## [Text]
Dr. Chakraborti goes onto add, If you’re experiencing preterm labor, treatment depends on your stage of pregnancy and how far labor has progressed. Sometimes bed rest and extra fluids are enough to stop premature contractions. If you have a weak cervix early in pregnancy, a surgical procedure known as cervical cerclage may help prevent preterm labor. Using strong sutures, your doctor stitches the cervix closed. The sutures are removed in the last month of pregnancy. In other cases, your doctor may recommend medication. Sometimes medications that block the calcium channels in muscle cells can stop contractions.

Hospital NICUs are designed to provide care for premature babies and full-term babies who develop serious problems after birth. In the NICU, babies receive round-the-clock intensive care from doctors, nurses and respiratory therapists specially trained to care for newborns with medical problems. In the NICU, your baby will probably be kept in an incubator that’s kept warm to help your baby maintain normal body temperature. Because preemies have immature skin and very little body fat, they often need such care to stay warm.

## [Data for review]
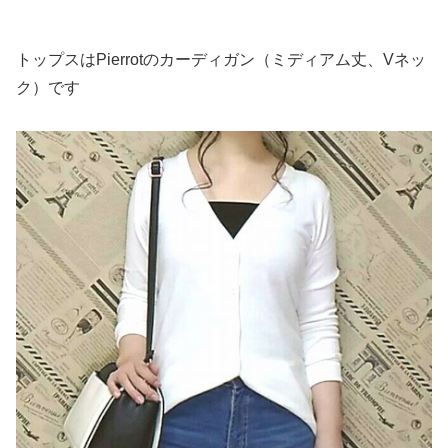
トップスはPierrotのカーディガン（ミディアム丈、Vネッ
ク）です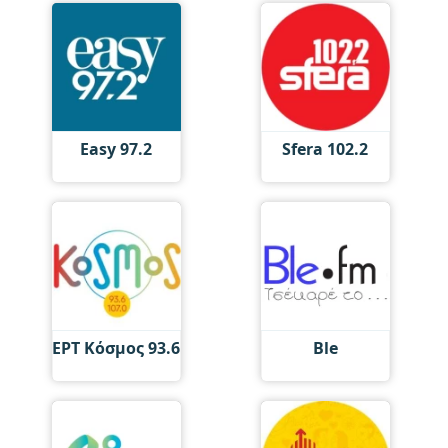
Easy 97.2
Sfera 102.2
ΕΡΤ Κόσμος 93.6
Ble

==

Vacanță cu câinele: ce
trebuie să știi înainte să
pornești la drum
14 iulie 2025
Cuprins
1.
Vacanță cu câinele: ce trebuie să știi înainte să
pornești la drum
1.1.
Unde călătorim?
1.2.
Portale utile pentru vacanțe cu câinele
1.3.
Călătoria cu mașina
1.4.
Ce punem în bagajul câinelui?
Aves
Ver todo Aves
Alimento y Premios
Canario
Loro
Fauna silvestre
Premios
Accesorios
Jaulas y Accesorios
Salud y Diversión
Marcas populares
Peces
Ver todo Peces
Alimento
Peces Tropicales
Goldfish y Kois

...

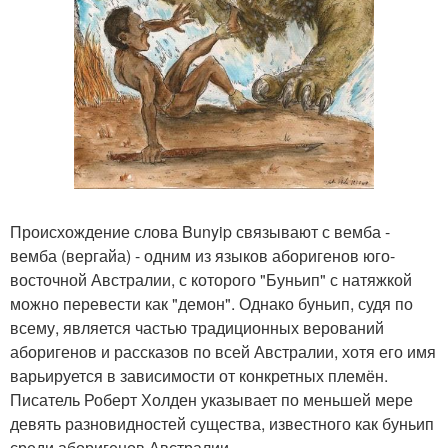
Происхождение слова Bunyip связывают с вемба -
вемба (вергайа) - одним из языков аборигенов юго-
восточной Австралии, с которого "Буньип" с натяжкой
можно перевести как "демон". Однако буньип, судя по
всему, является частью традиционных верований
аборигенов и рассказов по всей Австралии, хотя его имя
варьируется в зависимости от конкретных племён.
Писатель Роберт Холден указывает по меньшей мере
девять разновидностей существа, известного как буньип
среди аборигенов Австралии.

## [What to do]
a) Name every kind of specially trained staff that the text on preterm labor and NICU care says gives babies round-the-clock care in the NICU.
b) According to the text on preterm labor and NICU care, when are the sutures from a cervical cerclage removed?

## [Exercise results]
a) Doctors, nurses and respiratory therapists

b) In the last month of pregnancy